Monday, March 21, 2022

What does the war in Ukraine tell us about how well the US "unipolar moment" worked out?

"All wars are popular for the first thirty days," the historian Arthur Schlesinger, Jr. famously observed.

We have a few days before we reach that point with the war in Ukraine. The resistance of the Ukrainians to the Russia invasion is very popular in the US and Europe. And Ukrainian President Volodymyr Zelenskyy is being celebrated like a rock star. This is just one example, from the Austrian news weekly Profil two weeks ago: "The Hero of the West."

But the ugly reality of the war in Ukraine is that Russia has begun the process of leveling cities as it previously did in Chechnya and Syria.



Refugees are leaving Ukraine at the rate of a million per week. The UN figures as of March 19:
There's nothing glamourous about being a refugee. (Perhaps an oligarch here or there excepted.) And it's tragically predictable that the same news magazines now celebrating the real heroism of Ukrainians will all too soon be featuring stories about ugly problems in dealing with the large number of refugees in the EU.

I would very much like to be proved wrong about the latter, and there are some encouraging signs that EU leaders have learned some constructive lessons about their failures in the 2015-16 refugee crisis.

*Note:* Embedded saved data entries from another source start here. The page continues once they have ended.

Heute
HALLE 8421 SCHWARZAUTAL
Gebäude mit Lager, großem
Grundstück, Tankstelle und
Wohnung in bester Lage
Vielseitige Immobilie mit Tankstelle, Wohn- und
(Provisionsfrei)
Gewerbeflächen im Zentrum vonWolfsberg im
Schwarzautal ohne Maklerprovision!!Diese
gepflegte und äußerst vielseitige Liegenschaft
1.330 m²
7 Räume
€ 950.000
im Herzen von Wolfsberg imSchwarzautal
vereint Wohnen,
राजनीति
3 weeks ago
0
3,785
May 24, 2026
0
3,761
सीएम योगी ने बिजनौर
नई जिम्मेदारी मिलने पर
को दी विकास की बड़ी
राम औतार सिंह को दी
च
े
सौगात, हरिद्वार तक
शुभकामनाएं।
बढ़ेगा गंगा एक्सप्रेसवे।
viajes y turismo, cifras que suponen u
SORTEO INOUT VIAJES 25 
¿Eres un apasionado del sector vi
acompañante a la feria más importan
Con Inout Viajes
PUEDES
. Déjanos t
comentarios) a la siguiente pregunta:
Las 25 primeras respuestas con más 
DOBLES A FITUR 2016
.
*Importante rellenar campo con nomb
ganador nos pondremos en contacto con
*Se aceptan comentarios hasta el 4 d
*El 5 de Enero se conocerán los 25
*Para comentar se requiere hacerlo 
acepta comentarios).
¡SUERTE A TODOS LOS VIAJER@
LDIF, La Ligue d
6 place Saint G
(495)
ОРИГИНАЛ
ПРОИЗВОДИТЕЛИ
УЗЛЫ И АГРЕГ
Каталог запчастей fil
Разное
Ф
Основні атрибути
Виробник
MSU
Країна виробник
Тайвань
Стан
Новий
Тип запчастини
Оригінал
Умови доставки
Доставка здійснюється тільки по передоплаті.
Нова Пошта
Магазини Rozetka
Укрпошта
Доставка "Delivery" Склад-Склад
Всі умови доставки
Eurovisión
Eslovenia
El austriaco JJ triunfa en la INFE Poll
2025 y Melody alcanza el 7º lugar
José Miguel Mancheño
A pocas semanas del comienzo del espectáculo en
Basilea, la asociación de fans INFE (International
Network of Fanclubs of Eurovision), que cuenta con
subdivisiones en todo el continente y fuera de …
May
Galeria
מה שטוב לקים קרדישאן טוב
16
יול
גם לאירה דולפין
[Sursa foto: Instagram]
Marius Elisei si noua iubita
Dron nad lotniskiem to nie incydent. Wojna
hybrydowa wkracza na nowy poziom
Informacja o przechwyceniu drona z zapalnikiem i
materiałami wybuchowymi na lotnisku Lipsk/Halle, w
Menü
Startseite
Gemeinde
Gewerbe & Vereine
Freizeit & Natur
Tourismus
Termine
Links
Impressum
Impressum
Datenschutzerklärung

But the current number of Ukrainian refugees in the EU is well more than twice the number for all of 2015 and 2016. And the very real "welcome culture" and its willingness to provide massive help to refugees in 2015-16 was also accompanied by a xenophobic opposition, to which the center-right and center-left too often cowered instead of countered.

In the larger picture, the "unipolar moment" of the US as the overwhelming "hyperpower" of the world, the era now mockingly but once seriously referred to as the End of History, is over. And what did the US accomplish with its 30-year "unipolar moment"?

Have we achieved big and continuing rollbacks in nuclear arsenals and major process in nuclear nonproliferation? No. In fact, we are currently discussing how close the US should be willing to come to risk nuclear war with Russia over the Ukraine war.

Have we dramatically slowed the atmospheric warming due to fossil fuel consumption? Well, no. From NBC/AP 03/19/2022:
Has the US had more wars or fewer since the End of History? More.

We could go on. After some base closures and adjustment of the defense budget in the wake of the collapse of the Warsaw Pact and then the Soviet Union, the US Congress now routinely increases the defense budget year after year. And year after year by more than the Pentagon even requests.

And the growth of Western-style liberal democracy that the End of History was expected to bring? Well, let's say that it has been far from an unqualified success. According to the widely cited standards of Freedom House, "A total of 60 countries suffered declines in political rights and civil liberties over the past year, while only 25 improved." (01/24/2022) "As of today, some 38 percent of the world’s people live in countries rated Not Free, the highest proportion since 1997. Only two in 10 people live in Free countries. ... The largest 10-year score declines among democracies were in Hungary (Partly Free, −19), Nauru (Free, −16), Poland (Free, −12), India (Partly Free, −11), and the United States (Free, −10)."

And far from bringing about a situation where the political system in the US where the two major parties compete over which can do the better job of protecting health care and increasing wages and job security or defending individual rights, we have a Democratic Party stuck in Clintonian duck-and-cover "moderation" (often indistinguishable from "conservatism") and a Republican Party howling at the moon, more loudly year after year.

Partisan hostility and distrust is similar in both US parties. But the asymmetric polarization in tactics and willingness to obstruct even basic governance is worse than ever, with the Republicans in a seemingly endless state of radicalization and the Democrats lamely promising "bipartisanship" with a stunningly intransigent Republican Party.

What we need now that the End of History is clearly over is a world with fewer nuclear weapons, much less war, and much less fossil fuel consumption. Those issues don't send a thrill up the legs of corporate media reporters like hectoring Biden Administration officials as to why they aren't escalating faster into a potential nuclear war with Russia does. But those things are what the world needs. A world nuclear war, we definitely do not need.

For the US and the world, the drug of Cold War Triumphalism turned out to be more like oxycontin abuse. Or maybe horse dewormer used for things for which it was never intended.